Katey Taylor created the Water Watchdog program and other tools to help adults actively supervise children near water.

PLYMOUTH, Minnesota — A drowning Sunday night in a pond at Loring Park marks the fourth one in the Twin Cities in about 10 days. 

With summer-like temperatures now here, a lot of people are ready to hit the water. Katey Taylor is a safety advocate with a very personal reason to try and keep others safe every year. 

"I don’t want your day to end the way ours did that day," Taylor said. Fourteen years ago, her six-year-old daughter, Abbey, died in a public pool accident. 

While wading, she unknowingly sat on a poorly maintained drain that was unequipped with the appropriate safety devices. According to the family's website, "the powerful suction eviscerated Abbey, ripping her small intestine from her body."

Her family started a foundation called Abbey's Hope that changed laws and educates people on how to safeguard kids around water.
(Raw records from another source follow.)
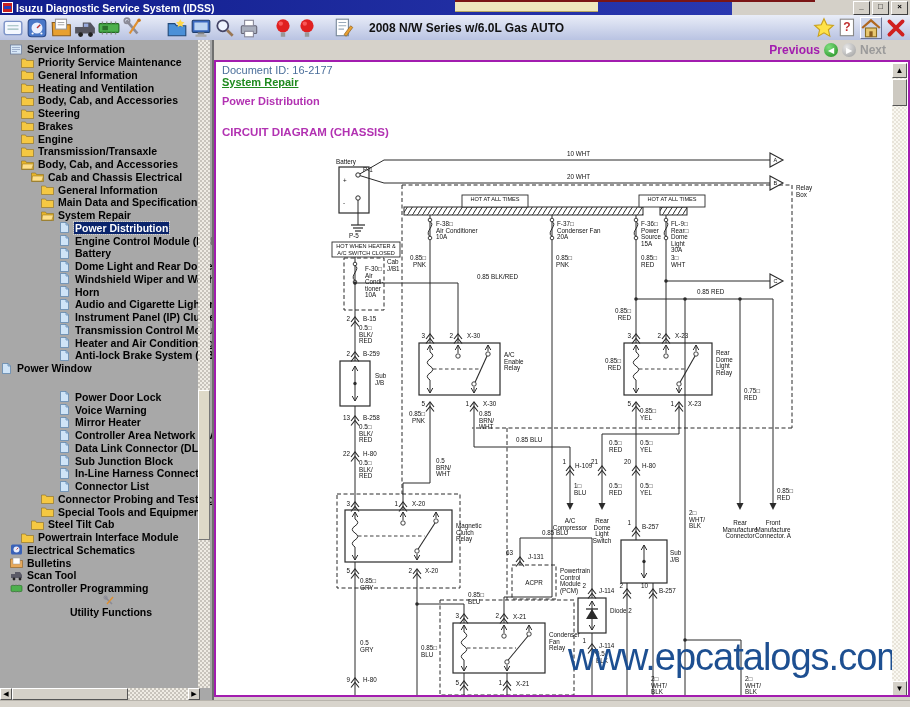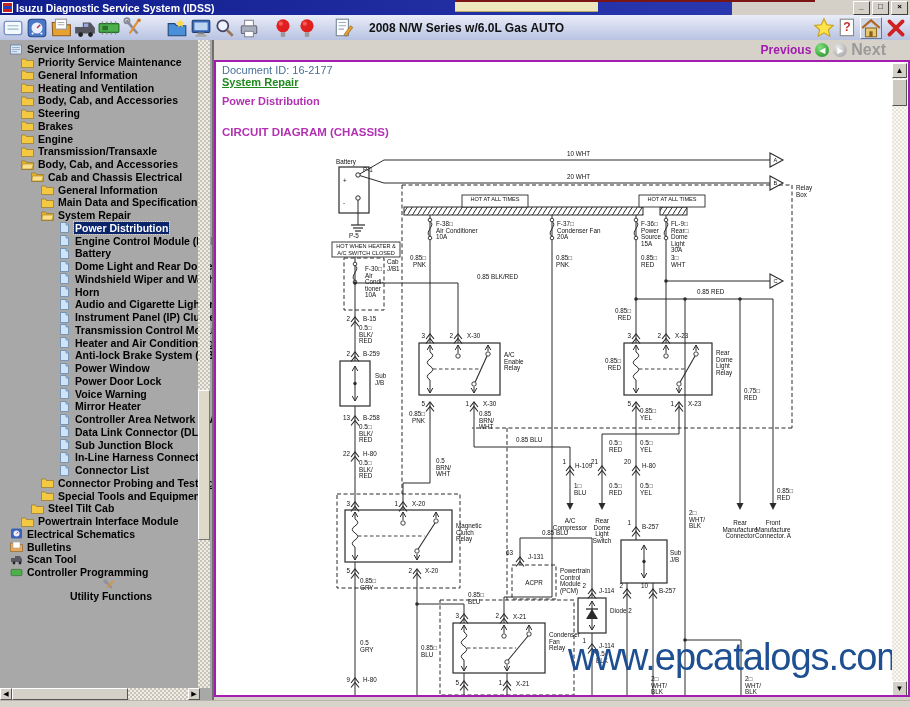--- a/index.html
+++ b/index.html
@@ -27,21 +27,21 @@
   .trow.sel .tl{background:#0a246b;color:#fff;outline:1px dotted #d0d0d0;}
   
   #tvscroll{position:absolute;right:2px;top:0;width:12px;height:648px;background-image:repeating-conic-gradient(#c8c4bc 0 25%,#efece4 0 50%);background-size:4px 4px;}
   #tvthumb{position:absolute;left:0;top:350px;width:12px;height:150px;background:#ded9c8;border:1px solid;border-color:#fff #777 #777 #fff;box-sizing:border-box;}
   #thscroll{position:absolute;left:0;bottom:0;width:200px;height:12px;background-image:repeating-conic-gradient(#c8c4bc 0 25%,#efece4 0 50%);background-size:4px 4px;}
   .sbtn{position:absolute;width:12px;height:12px;background:#d4d0c8;border:1px solid;border-color:#fff #555 #555 #fff;box-sizing:border-box;font-size:7px;line-height:10px;text-align:center;color:#000;}
   #thumbh{position:absolute;left:12px;top:0;width:116px;height:12px;background:#d4d0c8;border:1px solid;border-color:#fff #555 #555 #fff;box-sizing:border-box;}
   
   #prevnext{position:absolute;left:214px;top:40px;width:696px;height:20px;background:#d6d2ca;display:flex;align-items:center;justify-content:flex-end;padding-right:24px;box-sizing:border-box;gap:4px;}
   #prevnext .plabel{font-size:12px;font-weight:bold;color:#a21caf;}
-  #prevnext .nlabel{font-size:16px;font-weight:bold;color:#9a9a9a;}
+  #prevnext .nlabel{font-size:12px;font-weight:bold;color:#9a9a9a;}
   .navball{width:14px;height:14px;border-radius:50%;display:flex;align-items:center;justify-content:center;font-size:8px;color:#fff;}
   #prevball{background:radial-gradient(circle at 35% 30%,#7fe07f,#1e8a1e);}
   #nextball{background:radial-gradient(circle at 35% 30%,#e8e8e8,#9a9a9a);color:#fff;}
   #docarea{position:absolute;left:214px;top:60px;width:696px;height:637px;background:#fff;border:2px solid #a21caf;box-sizing:border-box;overflow:hidden;}
   #docid{position:absolute;left:6px;top:2px;font-size:11px;color:#4a6e9a;}
   #doclink{position:absolute;left:6px;top:14px;font-size:11px;font-weight:bold;color:#1e8a1e;text-decoration:underline;}
   #doctitle{position:absolute;left:6px;top:33px;font-size:11px;font-weight:bold;color:#b232b2;}
   #docsection{position:absolute;left:6px;top:64px;font-size:11.5px;font-weight:bold;color:#b232b2;}
   #diagram{position:absolute;left:2px;top:80px;}
   #watermark{position:absolute;left:352px;top:574px;font-size:38px;letter-spacing:-1px;color:#1d4f91;font-family:"Liberation Sans",sans-serif;}
@@ -395,27 +395,27 @@
             <use href="#ic-page"></use>
           </svg>
           <span class="tl">Heater and Air Conditioning</span>
         </div>
         <div class="trow" style="padding-left: 58px;">
           <svg width="13" height="11">
             <use href="#ic-page"></use>
           </svg>
           <span class="tl">Anti-lock Brake System (ABS)</span>
         </div>
-        <div class="trow" style="padding-left: 58px;">
+        <div class="trow" style="">
           <svg width="13" height="11">
             <use href="#ic-page"></use>
           </svg>
           <span class="tl">Power Window</span>
         </div>
-        <div class="trow" style="padding-left: 58px;">
+        <div class="trow" style="padding-left: 58px; margin-top: 16px;">
           <svg width="13" height="11">
             <use href="#ic-page"></use>
           </svg>
           <span class="tl">Power Door Lock</span>
         </div>
         <div class="trow" style="padding-left: 58px;">
           <svg width="13" height="11">
             <use href="#ic-page"></use>
           </svg>
           <span class="tl">Voice Warning</span>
"The water is a wonderful place to spend time, but it’s a wonderful place to respect," Taylor said. "Drowning, it's not fixable sadly, because you're relying on human nature and accidents are always going to happen."

Taylor says people can "do better" and suggests barriers around pools and swimming lessons, along with introducing yourself to the lifeguard on duty.

Wear a life jacket. Minnesota law requires anyone under 10 to wear one at all times in a boat.

She says to empty and turn over the inflatable pool you might have in your yard every night.

And you can become a "water watcher" through her organization by wearing a special dog tag they will mail to anyone who signs-up. Taylor says they give out about a 100 every month.

"You have something tangible in your hand that's reminding you, I am not on my phone, I am not reading a book right now, I am present and I am watching," Taylor said.

There are instructions that come along with being a "water watcher," according to Abbey's Hope and includes actively supervising children. You should wear the tag at all times and after a designated period of time, give the tag to another responsible adult. 

Be prepared. Learn to swim, use rescue equipment and CPR. 

And make sure the pool or spa you're visiting has anti-entrapment safety drains. Don't use the pool if the drains are broken or missing. 

As the unofficial start to summer is upon us, the Taylor family's continued commitment helps others enjoy a Minnesota tradition while getting home safe in honor of Abbey. 

"We are very pro water and enjoy it, but do it in a safe manner," Taylor said.